THE PROBLEM: Once the line with "зависимости от условий сумма вклада" is found in the entries below, repeat it and each following line exactly, up to and including the line with "individuale. Vom putea". Add no other lines.

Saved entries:
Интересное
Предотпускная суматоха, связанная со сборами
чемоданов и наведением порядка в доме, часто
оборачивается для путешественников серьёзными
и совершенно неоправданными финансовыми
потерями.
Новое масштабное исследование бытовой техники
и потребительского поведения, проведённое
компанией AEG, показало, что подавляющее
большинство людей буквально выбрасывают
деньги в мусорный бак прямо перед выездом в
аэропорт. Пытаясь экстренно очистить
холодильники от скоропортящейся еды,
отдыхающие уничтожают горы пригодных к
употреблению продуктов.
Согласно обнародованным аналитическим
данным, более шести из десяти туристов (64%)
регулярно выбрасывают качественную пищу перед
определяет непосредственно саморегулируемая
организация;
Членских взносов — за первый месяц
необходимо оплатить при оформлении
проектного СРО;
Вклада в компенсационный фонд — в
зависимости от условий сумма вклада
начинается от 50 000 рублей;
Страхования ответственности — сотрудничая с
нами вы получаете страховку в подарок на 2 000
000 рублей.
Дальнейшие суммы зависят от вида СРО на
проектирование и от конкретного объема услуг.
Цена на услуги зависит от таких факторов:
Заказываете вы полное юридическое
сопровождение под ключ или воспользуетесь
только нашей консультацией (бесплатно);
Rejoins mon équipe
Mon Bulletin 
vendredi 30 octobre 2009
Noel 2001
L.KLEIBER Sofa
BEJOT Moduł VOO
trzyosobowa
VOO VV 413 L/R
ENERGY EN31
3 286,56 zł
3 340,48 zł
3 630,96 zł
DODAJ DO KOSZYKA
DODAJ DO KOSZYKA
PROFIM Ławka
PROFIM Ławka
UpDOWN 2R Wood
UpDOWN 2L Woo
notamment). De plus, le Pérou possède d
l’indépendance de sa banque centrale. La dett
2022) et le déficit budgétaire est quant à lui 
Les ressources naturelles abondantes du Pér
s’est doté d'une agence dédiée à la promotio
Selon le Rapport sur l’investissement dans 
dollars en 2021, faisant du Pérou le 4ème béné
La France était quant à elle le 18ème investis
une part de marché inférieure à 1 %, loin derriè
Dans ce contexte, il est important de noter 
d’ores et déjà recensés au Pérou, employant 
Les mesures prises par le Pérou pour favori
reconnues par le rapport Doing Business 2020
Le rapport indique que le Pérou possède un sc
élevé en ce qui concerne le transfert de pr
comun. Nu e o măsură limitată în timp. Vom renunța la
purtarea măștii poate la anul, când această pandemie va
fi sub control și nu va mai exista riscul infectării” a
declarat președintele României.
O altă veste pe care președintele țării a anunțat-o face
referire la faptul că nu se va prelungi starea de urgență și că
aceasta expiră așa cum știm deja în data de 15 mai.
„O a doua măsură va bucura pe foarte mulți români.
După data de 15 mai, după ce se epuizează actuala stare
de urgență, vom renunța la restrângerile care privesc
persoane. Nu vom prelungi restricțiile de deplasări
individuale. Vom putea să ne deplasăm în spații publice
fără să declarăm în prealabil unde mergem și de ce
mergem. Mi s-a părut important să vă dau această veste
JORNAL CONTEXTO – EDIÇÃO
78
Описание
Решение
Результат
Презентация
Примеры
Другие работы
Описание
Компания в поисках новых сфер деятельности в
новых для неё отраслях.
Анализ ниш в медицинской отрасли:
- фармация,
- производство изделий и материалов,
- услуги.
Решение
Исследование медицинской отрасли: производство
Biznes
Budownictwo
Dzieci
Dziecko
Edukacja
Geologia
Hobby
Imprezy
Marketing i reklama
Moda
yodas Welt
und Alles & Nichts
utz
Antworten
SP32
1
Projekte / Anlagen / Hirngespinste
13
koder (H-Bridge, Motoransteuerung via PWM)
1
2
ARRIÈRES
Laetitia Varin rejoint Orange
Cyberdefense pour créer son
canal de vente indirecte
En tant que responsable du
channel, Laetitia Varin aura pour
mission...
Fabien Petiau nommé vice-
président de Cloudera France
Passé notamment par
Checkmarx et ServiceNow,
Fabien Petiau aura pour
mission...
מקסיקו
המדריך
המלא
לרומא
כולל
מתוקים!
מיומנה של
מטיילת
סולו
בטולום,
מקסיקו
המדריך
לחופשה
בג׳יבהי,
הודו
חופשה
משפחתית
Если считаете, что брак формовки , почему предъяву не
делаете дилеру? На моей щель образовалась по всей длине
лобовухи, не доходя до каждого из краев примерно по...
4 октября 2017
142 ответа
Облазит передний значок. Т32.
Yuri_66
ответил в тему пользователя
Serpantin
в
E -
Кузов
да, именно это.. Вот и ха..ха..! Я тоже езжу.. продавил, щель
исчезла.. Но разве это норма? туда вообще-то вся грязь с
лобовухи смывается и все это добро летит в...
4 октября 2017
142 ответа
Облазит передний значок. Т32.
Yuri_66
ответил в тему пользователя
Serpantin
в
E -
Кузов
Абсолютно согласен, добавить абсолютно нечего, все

TASK RESULT:
зависимости от условий сумма вклада
начинается от 50 000 рублей;
Страхования ответственности — сотрудничая с
нами вы получаете страховку в подарок на 2 000
000 рублей.
Дальнейшие суммы зависят от вида СРО на
проектирование и от конкретного объема услуг.
Цена на услуги зависит от таких факторов:
Заказываете вы полное юридическое
сопровождение под ключ или воспользуетесь
только нашей консультацией (бесплатно);
Rejoins mon équipe
Mon Bulletin 
vendredi 30 octobre 2009
Noel 2001
L.KLEIBER Sofa
BEJOT Moduł VOO
trzyosobowa
VOO VV 413 L/R
ENERGY EN31
3 286,56 zł
3 340,48 zł
3 630,96 zł
DODAJ DO KOSZYKA
DODAJ DO KOSZYKA
PROFIM Ławka
PROFIM Ławka
UpDOWN 2R Wood
UpDOWN 2L Woo
notamment). De plus, le Pérou possède d
l’indépendance de sa banque centrale. La dett
2022) et le déficit budgétaire est quant à lui 
Les ressources naturelles abondantes du Pér
s’est doté d'une agence dédiée à la promotio
Selon le Rapport sur l’investissement dans 
dollars en 2021, faisant du Pérou le 4ème béné
La France était quant à elle le 18ème investis
une part de marché inférieure à 1 %, loin derriè
Dans ce contexte, il est important de noter 
d’ores et déjà recensés au Pérou, employant 
Les mesures prises par le Pérou pour favori
reconnues par le rapport Doing Business 2020
Le rapport indique que le Pérou possède un sc
élevé en ce qui concerne le transfert de pr
comun. Nu e o măsură limitată în timp. Vom renunța la
purtarea măștii poate la anul, când această pandemie va
fi sub control și nu va mai exista riscul infectării” a
declarat președintele României.
O altă veste pe care președintele țării a anunțat-o face
referire la faptul că nu se va prelungi starea de urgență și că
aceasta expiră așa cum știm deja în data de 15 mai.
„O a doua măsură va bucura pe foarte mulți români.
După data de 15 mai, după ce se epuizează actuala stare
de urgență, vom renunța la restrângerile care privesc
persoane. Nu vom prelungi restricțiile de deplasări
individuale. Vom putea să ne deplasăm în spații publice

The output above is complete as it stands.